HookConsumerWidget (when Riverpod is needed)#

class WiredUserProfile extends HookConsumerWidget {
  @override
  Widget build(BuildContext context, WidgetRef ref) {
    final theme = WiredTheme.of(context);
    final user = ref.watch(userProvider);
    final isEditing = useState(false);

    return WiredCard(
      child: Text(user.name),
    );
  }
}

The rule is simple: if you need WidgetRef, use HookConsumerWidget.
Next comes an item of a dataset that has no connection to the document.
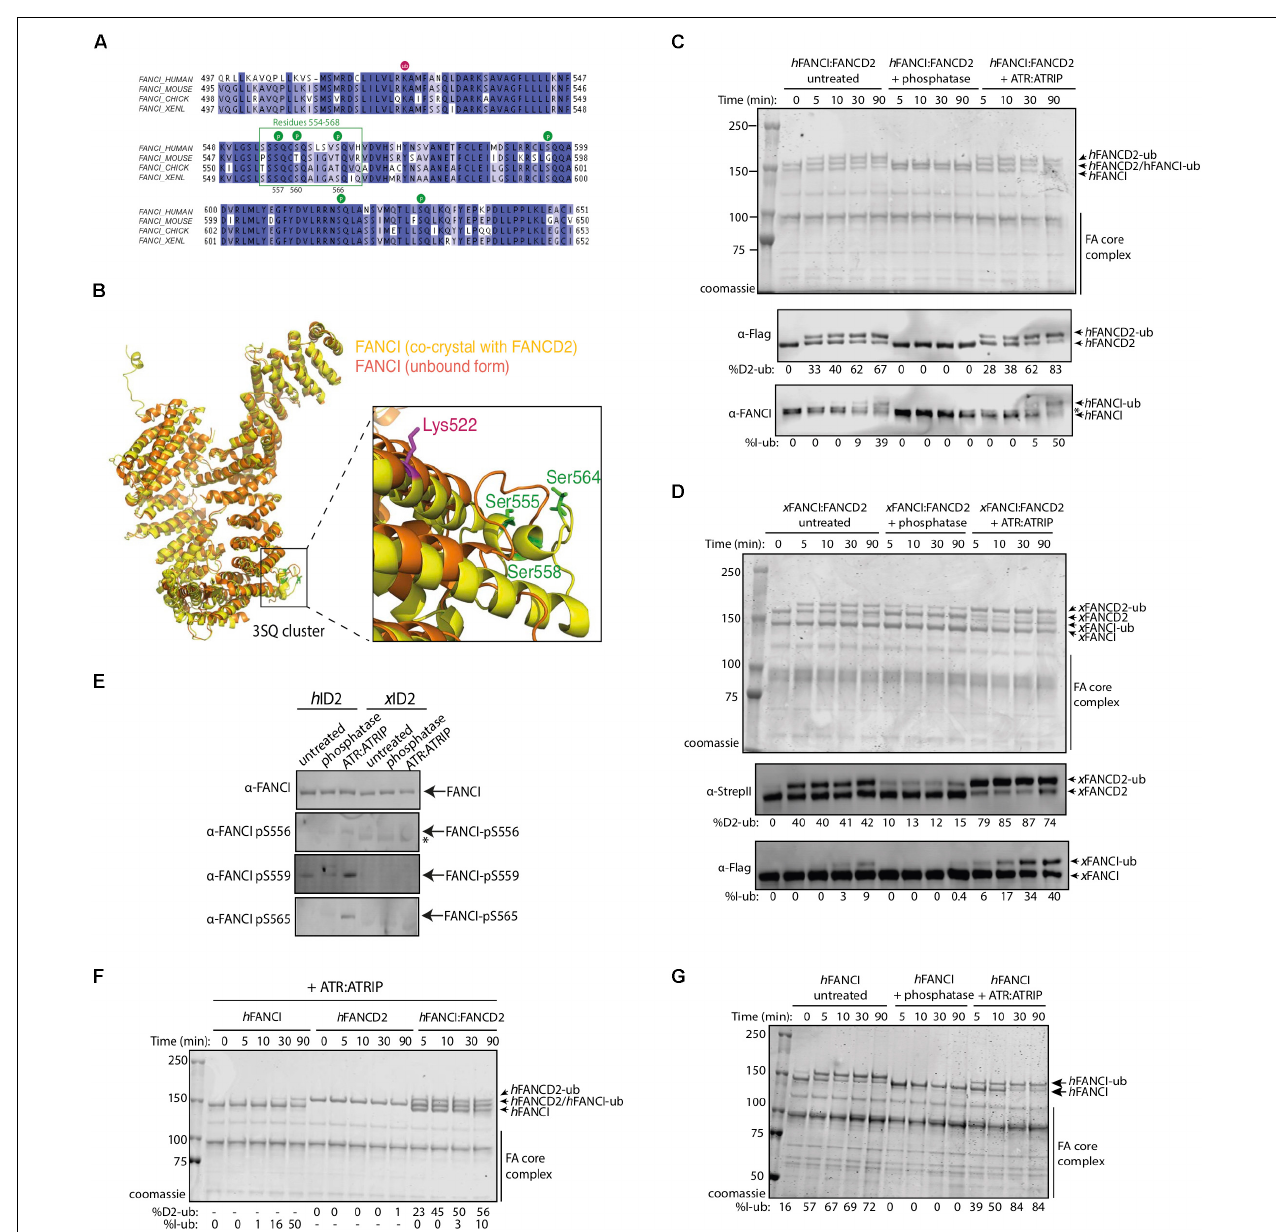
FIGURE 1 | FANCI phosphorylation at serines 557, 560, and 566 are required for FANCI:FANCD2 monoubiquitination. (A) Sequence alignment of the FANCI SQ/TQ loop across different species including human, mouse, chicken and Xenopus laevis (frog). Phosphorylation sites are indicated and residues 554–569 accounting for FANCI SQ/TQ loop are boxed in green. (B) Superposition of FANCI unbound (orange, PDB ID 3Z51) and FANCD2-bound (yellow, PDB ID 3S4W) structures revealed little conformational differences except in the clustered SQ/TQ sites near FANCI monoubiquitination site, Lysine 522. (C) Coomassie stained SDS-PAGE gel showing in vitro ubiquitination assays of untreated, Lambda phosphatase or ATR-ATRIP kinase treated human FANCI:FANCD2 (hID2) and (D) Coomassie stained SDS-PAGE gel showing in vitro ubiquitination assays of untreated, Lambda phosphatase or ATR-ATRIP kinase treated Xenopus FANCI:FANCD2 (xID2) complex. (E) Western blot showing that human FANCI phosphosites 556, 559, and 565 are phosphorylated in ATR-ATRIP treated ID2. (F) Coomassie stained SDS-PAGE gel showing the ubiquitination time course of ATR:ATRIP treated isolated human FANCI, FANCD2, or FANCI:FANCD2 complex. (G) Coomassie stained SDS-PAGE gel showing the ubiquitination time course of untreated, phosphatase or ATR:ATRIP treated human FANCI. All data are representative of three experiments.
Otherwise, use HookWidget.

Pattern: Reading Theme in build()#

Every Wired widget reads the theme at the top of its build method:

final theme = WiredTheme.of(context);
// Use theme.borderColor, theme.fillColor, theme.textColor, etc.

This establishes a dependency on the WiredTheme InheritedWidget, so the widget rebuilds automatically when the theme changes.

Complete Widget Example#

class WiredButton extends HookWidget {
  final Widget child;
  final VoidCallback onPressed;

  const WiredButton({
    super.key,
    required this.child,
    required this.onPressed,
  });

  @override
  Widget build(BuildContext context) {
    final theme = WiredTheme.of(context);

    return buildWiredElement(
      child: Container(
        height: kWiredButtonHeight,
        decoration: RoughBoxDecoration(
          shape: RoughBoxShape.rectangle,
          borderStyle: RoughDrawingStyle(
            width: 1,
            color: theme.borderColor,
          ),
        ),
        child: TextButton(
          style: TextButton.styleFrom(
            foregroundColor: theme.textColor,
          ),
          onPressed: onPressed,
          child: child,
        ),
      ),
    );
  }
}

Pattern: Local Animation State#

Combine useAnimationController with useAnimation for animated Wired widgets:

class WiredCheckbox extends HookWidget {
  final bool value;
  final ValueChanged<bool> onChanged;

  const WiredCheckbox({
    required this.value,
    required this.onChanged,
  });

  @override
  Widget build(BuildContext context) {
    final theme = WiredTheme.of(context);
    final controller = useAnimationController(
      duration: Duration(milliseconds: 150),
    );

    // Drive animation based on value changes
    useEffect(() {
      if (value) {
        controller.forward();
      } else {
        controller.reverse();
      }
      return null;
    }, [value]);

    final progress = useAnimation(controller);

    return GestureDetector(
      onTap: () => onChanged(!value),
      child: CustomPaint(
        size: Size(24, 24),
        painter: CheckboxPainter(
          progress: progress,
          borderColor: theme.borderColor,
          fillColor: theme.fillColor,
          drawConfig: theme.drawConfig,
        ),
      ),
    );
  }
}

Pattern: Memoized Generators#

When creating a Generator or DrawConfig is expensive or you want to avoid unnecessary object allocation, use useMemoized:

class WiredShape extends HookWidget {
  final double roughness;
  final RoughFilter fillerType;

  const WiredShape({
    required this.roughness,
    required this.fillerType,
  });

  @override
  Widget build(BuildContext context) {
    final drawConfig = useMemoized(
      () => DrawConfig.build(roughness: roughness),
      [roughness],
    );

    return WiredCanvas(
      painter: WiredRectangleBase(),
      fillerType: fillerType,
      drawConfig: drawConfig,
    );
  }
}

Rules#

  1. Always use HookWidget -- never StatefulWidget or StatelessWidget.
  2. Use HookConsumerWidget only when Riverpod is needed -- do not import hooks_riverpod unless you need WidgetRef.
  3. Read the theme first -- WiredTheme.of(context) should be one of the first lines in build.
  4. Wrap painted content with RepaintBoundary -- use WiredBaseWidget or buildWiredElement().
  5. Memoize expensive objects -- use useMemoized for DrawConfig, Generator, or any computation that does not need to run every build.
  6. Never store hooks in variables outside build -- all use* calls must happen inside the build method, unconditionally, in the same order on every build.